Br2 uv is selective in radical reactions, it really doesn't relate to Mark's rule since we are dealing with alkane, not alkene. Br2 with uv selects most stable position = which is tertiary here. But with Cl2 and uv, you pick the most available spot given on a compound = so in this case with methyl-cyclopentane, you would chlorinate any one of the secondary positions.

Hope that helps. You just have to remember, Br2 radical reaction = selective, Cl2 = is not.

 

[DRHOYA]

It there was a cyclopentane ring, with a CH2 double bonded to the ring instead of the CH3.........then it would add to the CH2 to give a five-membered ring, with CH2Br bonded to it.

 

[osimsDDS]

Br2 uv is selective in radical reactions, it really doesn't relate to Mark's rule since we are dealing with alkane, not alkene. Br2 with uv selects most stable position = which is tertiary here. But with Cl2 and uv, you pick the most available spot given on a compound = so in this case with methyl-cyclopentane, you would chlorinate any one of the secondary positions.

Hope that helps. You just have to remember, Br2 radical reaction = selective, Cl2 = is not.

So you would not chlorinate the primary methyl position at the top of the ring?You would just select any secondary position?? thanks

 

[TheGreenWave]

So you would not chlorinate the primary methyl position at the top of the ring?You would just select any secondary position?? thanks

Like someone already said, Br2 / hv is a radical reaction. The most stable radical is tertiary. The carbon within the ring where the methyl is coming off is tertiary and a Br will add there. Which is markovnikov I guess.

To get a Br on a carbon coming off a cyclopentane there would have to be a double bond b/w a carbon on the ring and the carbon coming off the ring (sorry if thats confusing). Then you would use HBr w/ ROOR which would give anti-Markovnikov addition.

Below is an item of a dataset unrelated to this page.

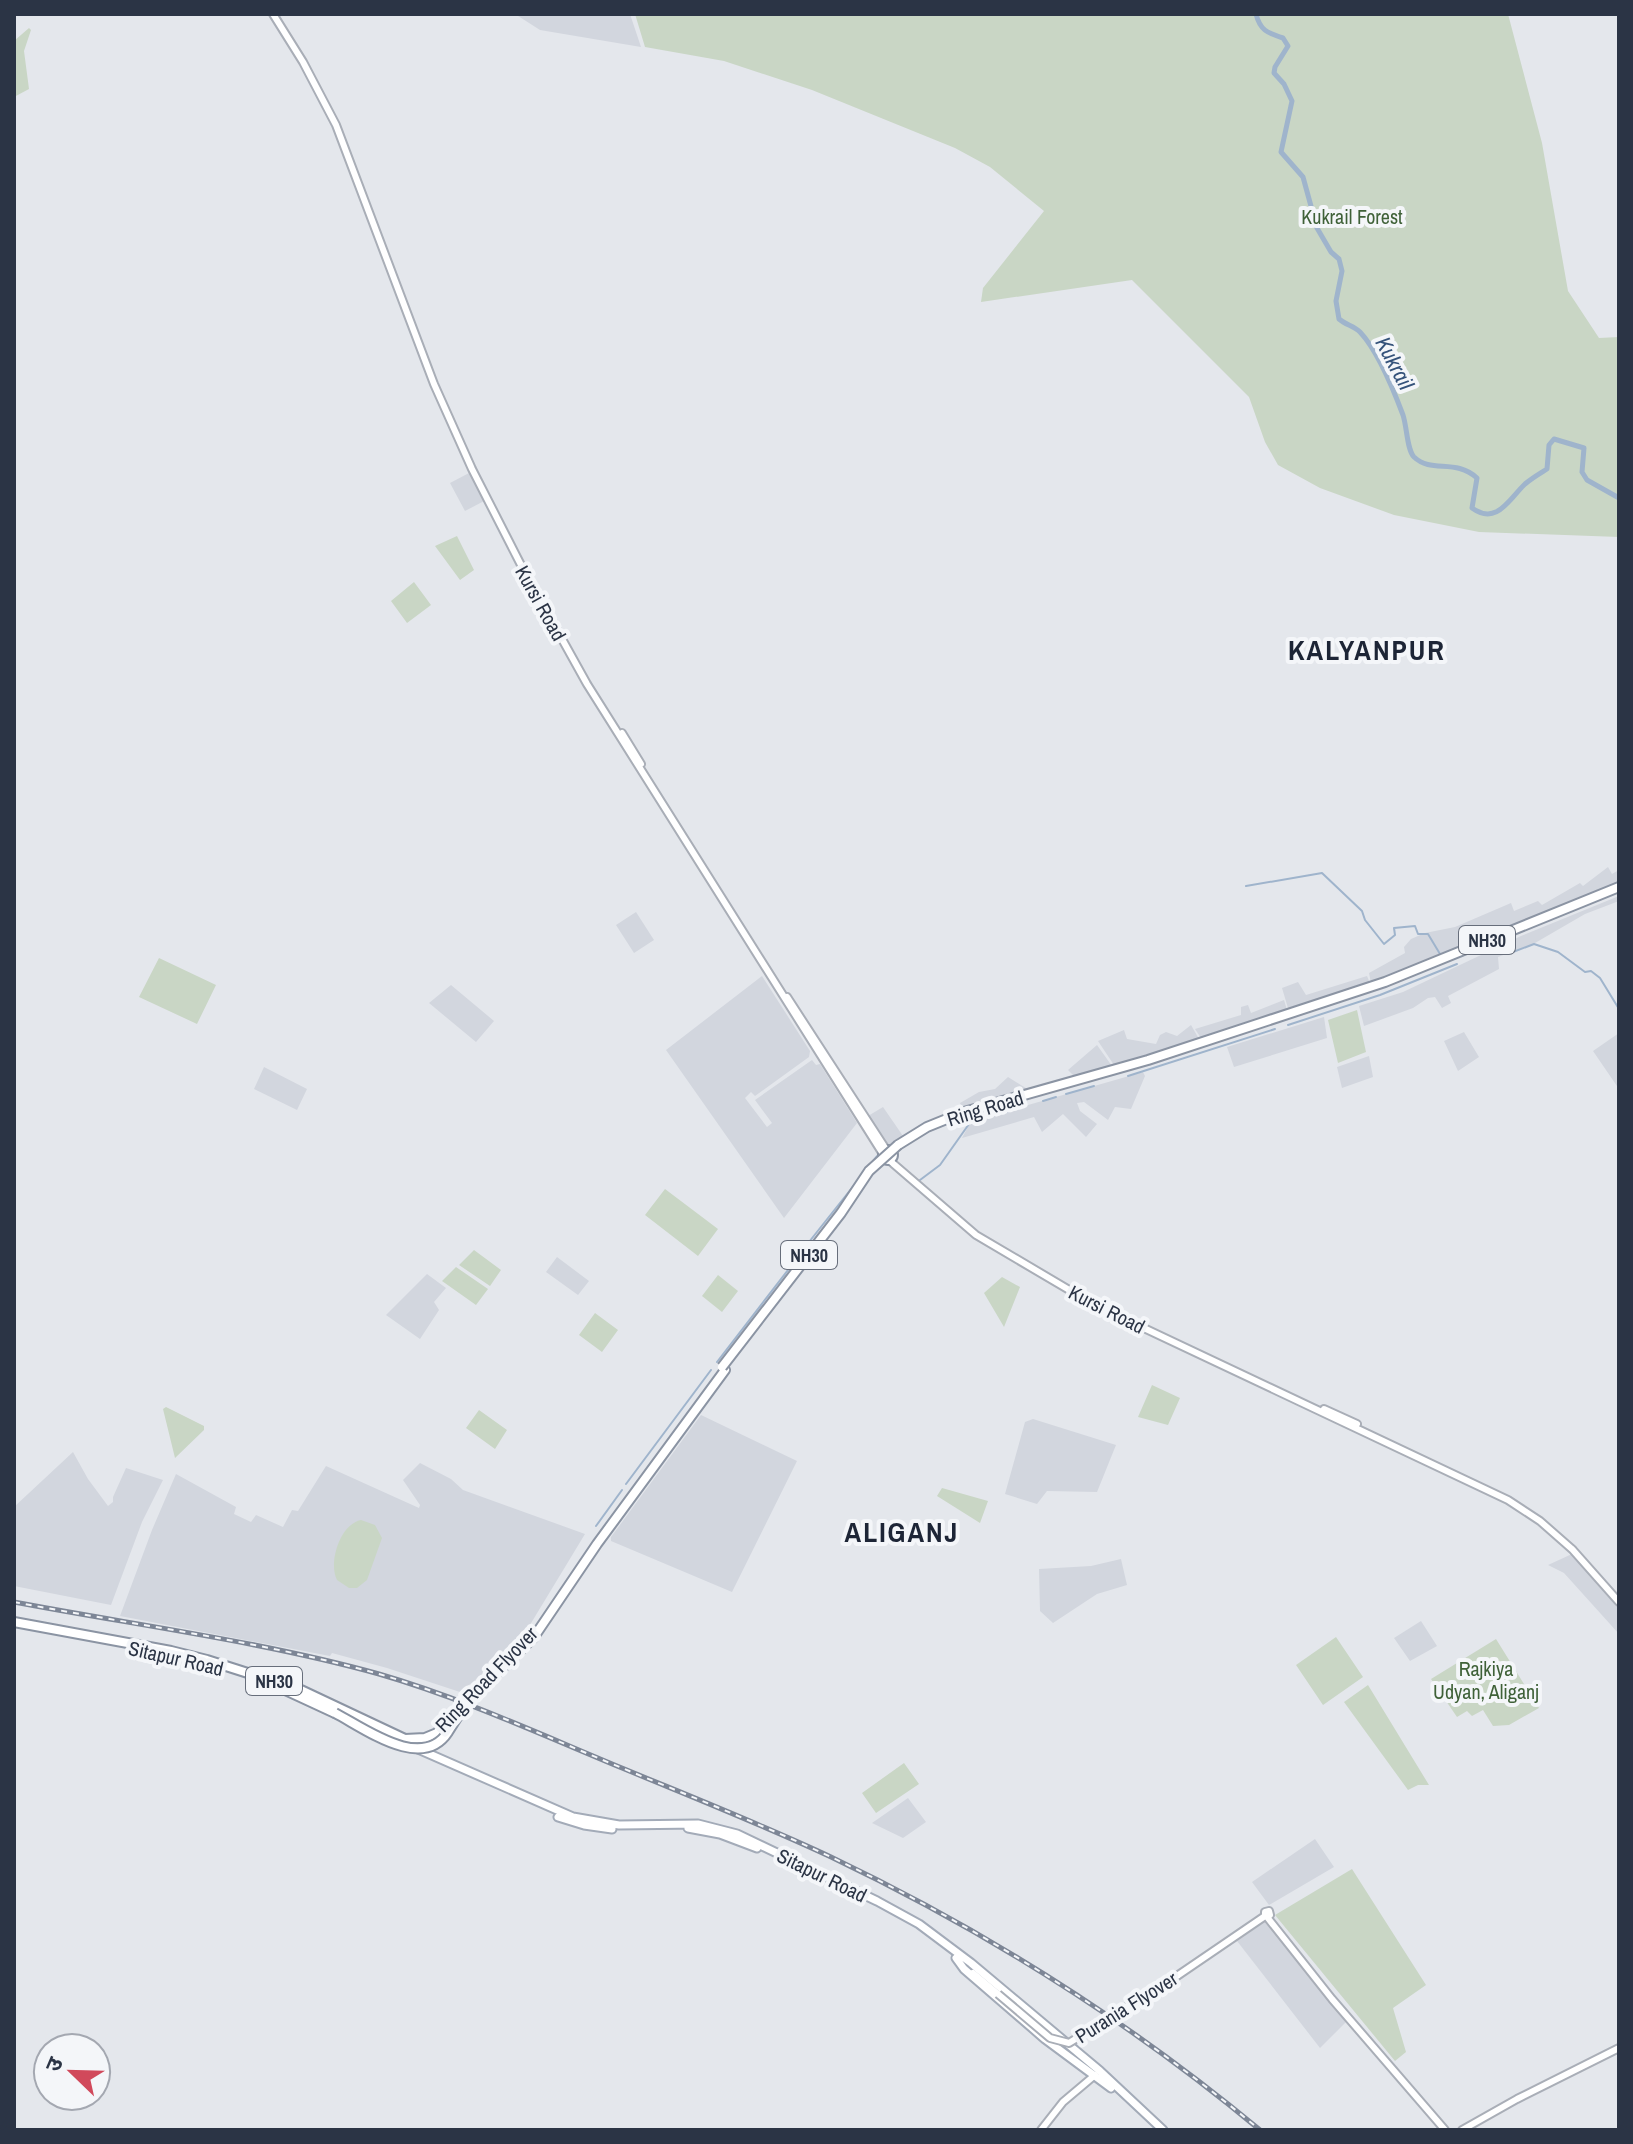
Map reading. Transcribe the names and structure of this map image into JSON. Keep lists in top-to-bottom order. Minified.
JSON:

Hope that helped some. Does anyone know if the road maps in destroyer basically cover all the reactions we should know for the DAT????

 

[TeamGuo]

So you would not chlorinate the primary methyl position at the top of the ring?You would just select any secondary position?? thanks

Yes you would chlorinate the secondary position since you have 4 secondary positions available. When you are given Cl2 uv for radical reaction, you chlorinate the most available spot, meaning which positions has most vacancy. There's only 1 primary position so secondary wins in this case.

Hope it makes sense.